[[ Exercise data open ]]

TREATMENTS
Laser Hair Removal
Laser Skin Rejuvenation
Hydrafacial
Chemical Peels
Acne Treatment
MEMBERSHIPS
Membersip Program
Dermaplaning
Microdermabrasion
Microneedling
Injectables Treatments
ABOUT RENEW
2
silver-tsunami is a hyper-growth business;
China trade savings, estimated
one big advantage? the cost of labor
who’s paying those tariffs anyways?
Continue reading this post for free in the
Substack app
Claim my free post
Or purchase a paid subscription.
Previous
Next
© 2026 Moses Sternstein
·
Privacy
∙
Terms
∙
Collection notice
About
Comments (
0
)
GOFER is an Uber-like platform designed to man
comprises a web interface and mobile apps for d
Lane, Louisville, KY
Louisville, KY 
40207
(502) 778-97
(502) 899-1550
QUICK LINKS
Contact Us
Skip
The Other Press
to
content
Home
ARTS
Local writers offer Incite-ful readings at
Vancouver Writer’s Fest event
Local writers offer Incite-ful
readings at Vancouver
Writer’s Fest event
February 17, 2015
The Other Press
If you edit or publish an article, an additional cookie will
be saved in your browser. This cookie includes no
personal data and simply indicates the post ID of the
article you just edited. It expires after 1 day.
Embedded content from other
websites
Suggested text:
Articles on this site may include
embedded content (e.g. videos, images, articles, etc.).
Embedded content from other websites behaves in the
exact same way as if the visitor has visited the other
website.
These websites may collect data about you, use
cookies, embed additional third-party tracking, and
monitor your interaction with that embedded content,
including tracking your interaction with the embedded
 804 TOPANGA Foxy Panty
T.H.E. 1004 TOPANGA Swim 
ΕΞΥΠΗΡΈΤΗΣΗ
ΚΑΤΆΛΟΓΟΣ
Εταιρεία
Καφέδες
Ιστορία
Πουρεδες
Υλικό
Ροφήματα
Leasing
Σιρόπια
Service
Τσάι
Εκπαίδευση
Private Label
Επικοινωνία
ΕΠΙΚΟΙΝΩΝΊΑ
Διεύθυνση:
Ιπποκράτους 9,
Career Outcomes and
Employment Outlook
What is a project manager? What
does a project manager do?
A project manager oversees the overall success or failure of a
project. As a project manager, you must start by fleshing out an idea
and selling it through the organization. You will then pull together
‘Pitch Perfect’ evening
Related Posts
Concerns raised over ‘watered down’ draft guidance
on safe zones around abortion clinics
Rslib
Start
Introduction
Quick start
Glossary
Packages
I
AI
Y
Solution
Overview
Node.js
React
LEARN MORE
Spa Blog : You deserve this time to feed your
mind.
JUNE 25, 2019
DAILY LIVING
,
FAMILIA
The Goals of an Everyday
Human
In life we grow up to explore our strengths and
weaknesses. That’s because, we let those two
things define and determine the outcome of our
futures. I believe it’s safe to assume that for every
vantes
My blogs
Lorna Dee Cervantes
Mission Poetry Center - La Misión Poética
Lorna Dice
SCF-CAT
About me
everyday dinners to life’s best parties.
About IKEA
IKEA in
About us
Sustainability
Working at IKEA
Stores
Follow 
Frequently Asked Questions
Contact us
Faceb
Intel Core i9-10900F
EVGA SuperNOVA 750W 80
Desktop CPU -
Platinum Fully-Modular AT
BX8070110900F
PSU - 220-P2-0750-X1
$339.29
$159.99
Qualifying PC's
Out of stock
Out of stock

[[ Exercise data closed ]]

What is being asked -
Only the lines from the start of the data to the line holding "GOFER is an" are wanted; return them exactly, both ends included.

Answer area -
TREATMENTS
Laser Hair Removal
Laser Skin Rejuvenation
Hydrafacial
Chemical Peels
Acne Treatment
MEMBERSHIPS
Membersip Program
Dermaplaning
Microdermabrasion
Microneedling
Injectables Treatments
ABOUT RENEW
2
silver-tsunami is a hyper-growth business;
China trade savings, estimated
one big advantage? the cost of labor
who’s paying those tariffs anyways?
Continue reading this post for free in the
Substack app
Claim my free post
Or purchase a paid subscription.
Previous
Next
© 2026 Moses Sternstein
·
Privacy
∙
Terms
∙
Collection notice
About
Comments (
0
)
GOFER is an Uber-like platform designed to man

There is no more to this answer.